### Request
Find every line below that contains the word "family", and copy each one.

### Dataset entries
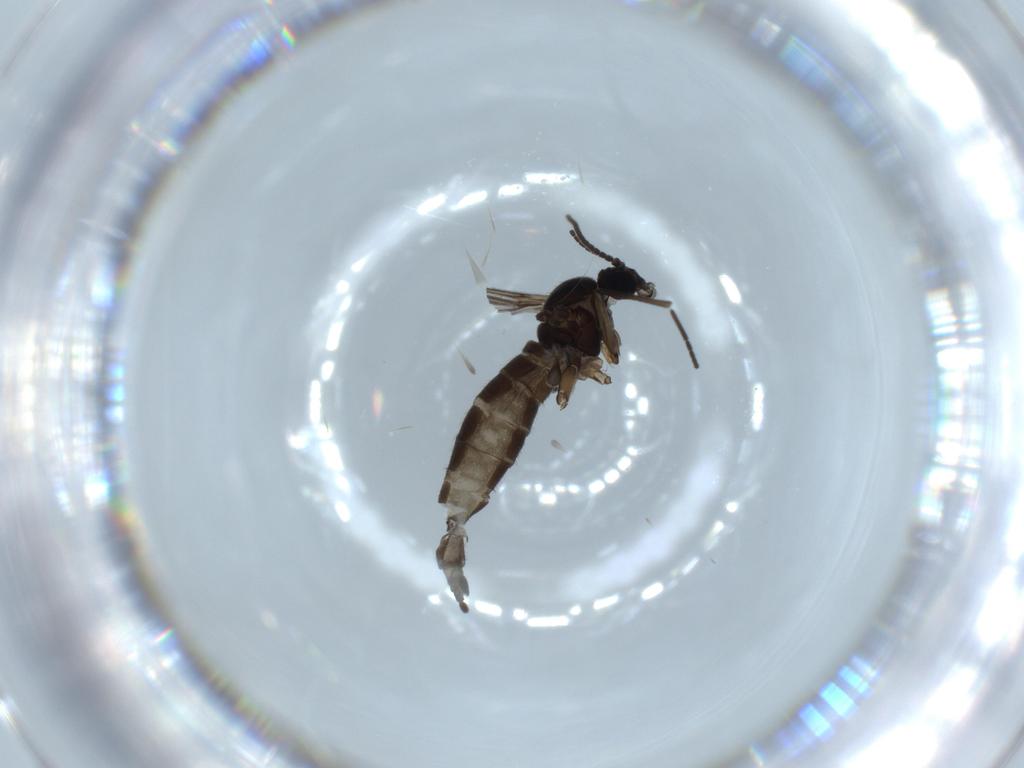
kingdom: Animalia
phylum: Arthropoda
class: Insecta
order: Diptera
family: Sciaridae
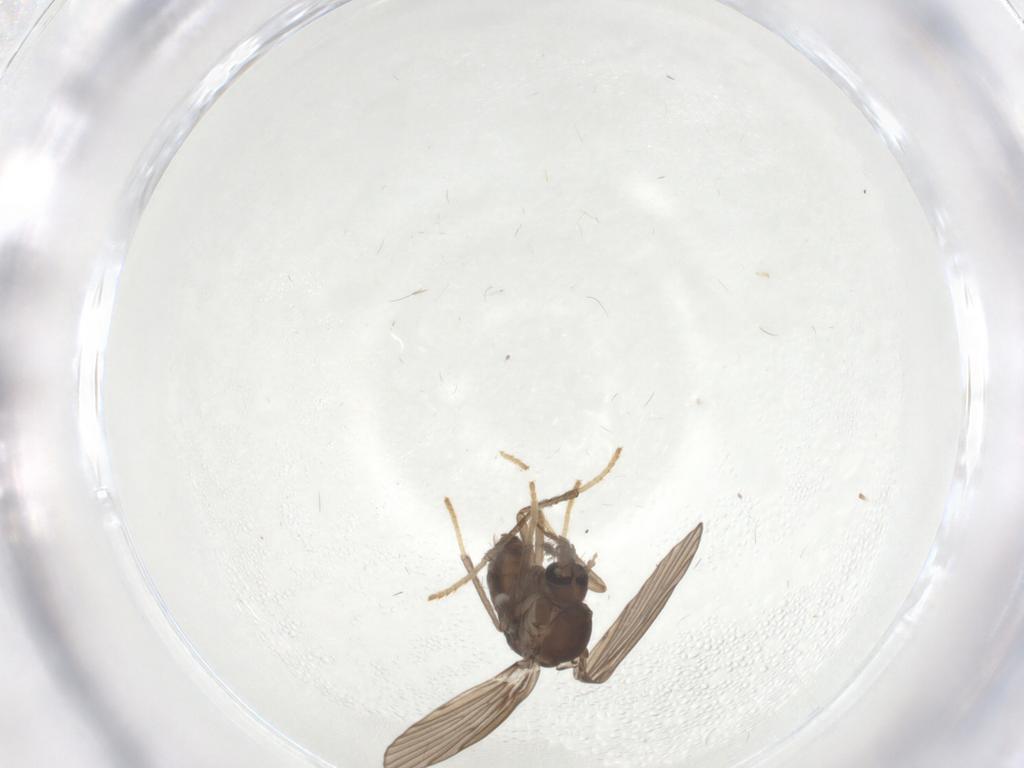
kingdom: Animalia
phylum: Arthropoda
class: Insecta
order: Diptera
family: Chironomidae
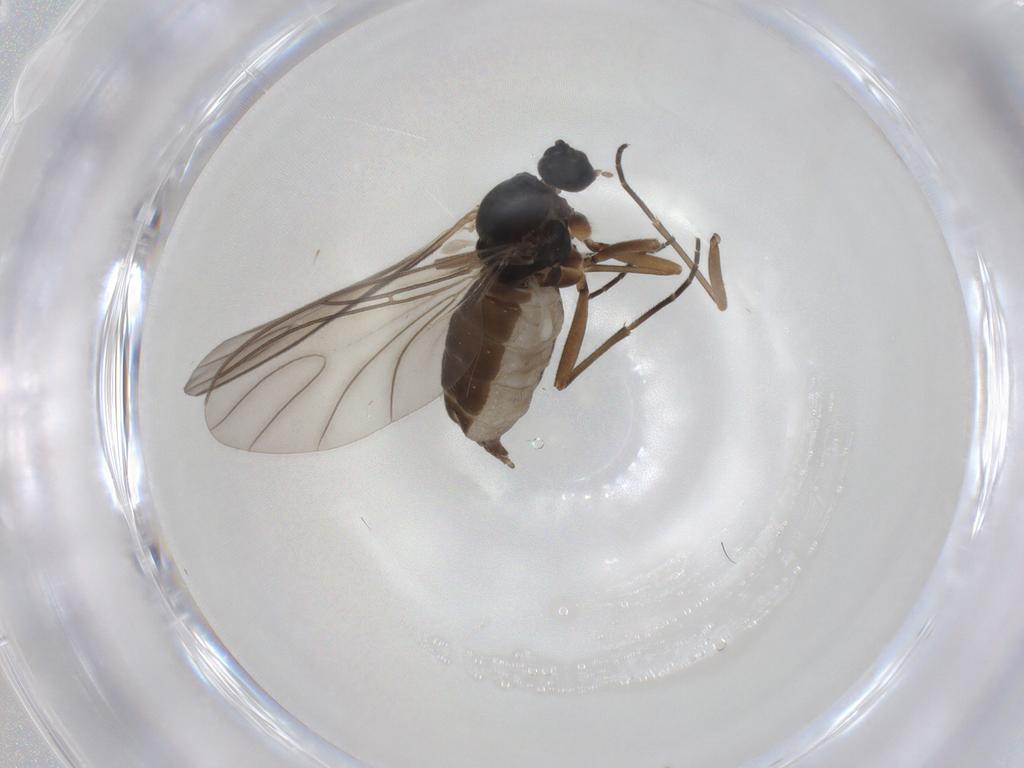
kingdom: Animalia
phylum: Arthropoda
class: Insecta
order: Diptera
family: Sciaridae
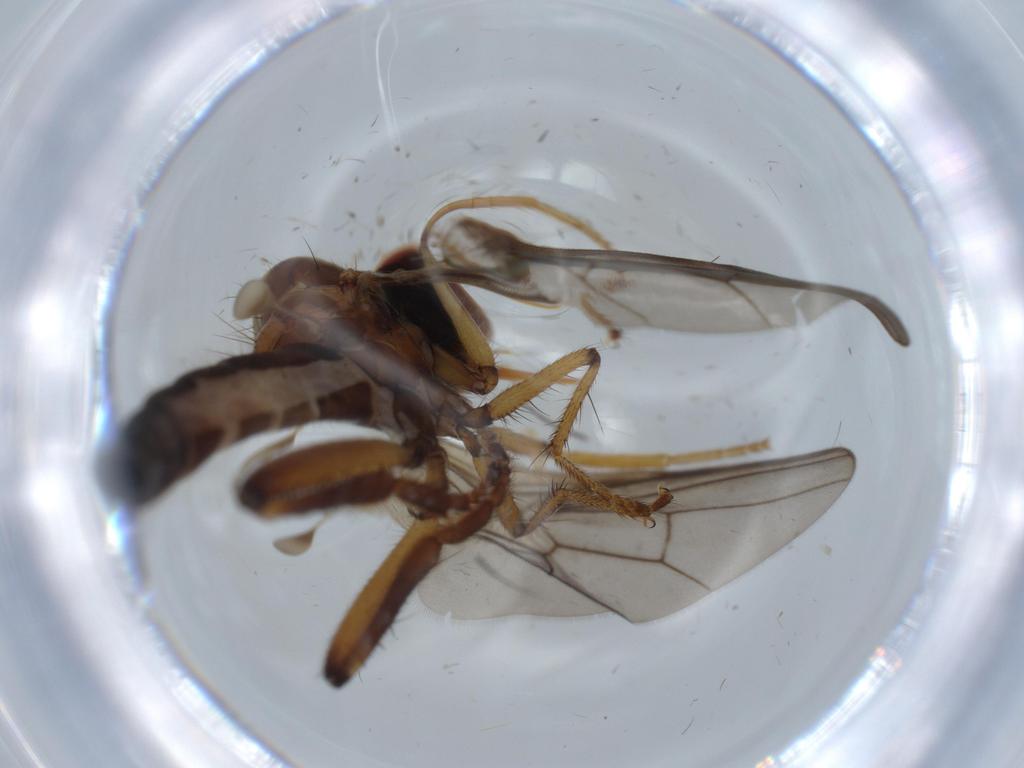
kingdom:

--

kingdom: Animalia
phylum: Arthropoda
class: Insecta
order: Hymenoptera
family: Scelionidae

---

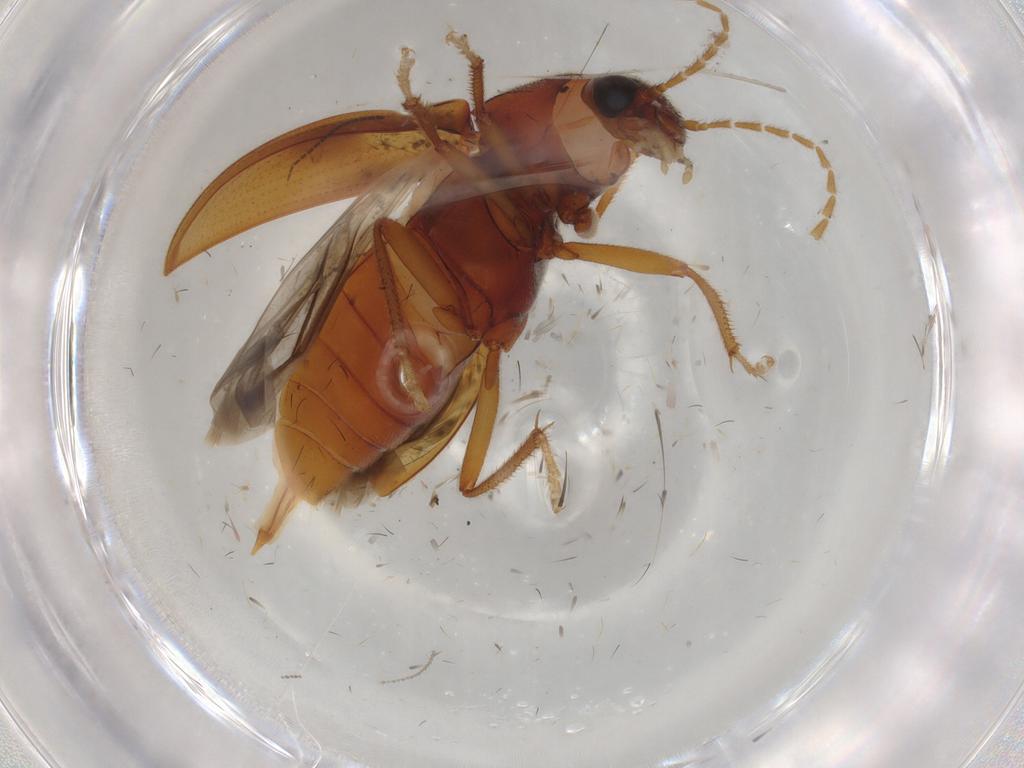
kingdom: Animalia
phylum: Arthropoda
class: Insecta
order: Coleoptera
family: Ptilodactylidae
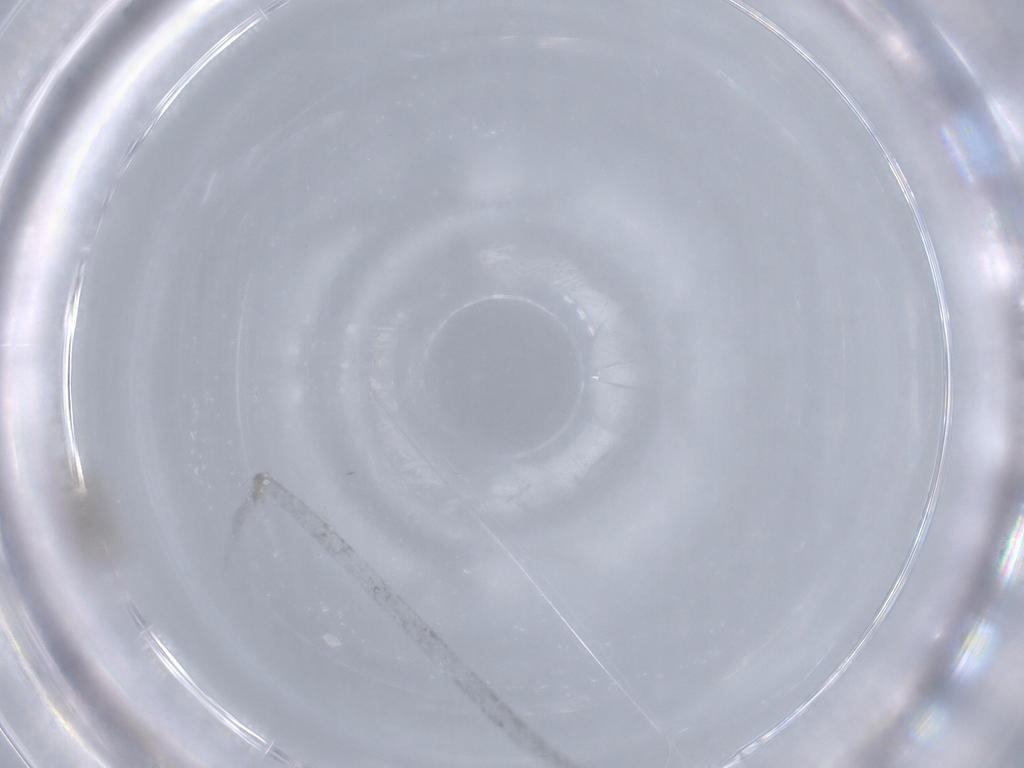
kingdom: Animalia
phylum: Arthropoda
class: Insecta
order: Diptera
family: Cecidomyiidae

### Task output
family: Sciaridae
family: Chironomidae
family: Sciaridae
family: Scelionidae
family: Ptilodactylidae
family: Cecidomyiidae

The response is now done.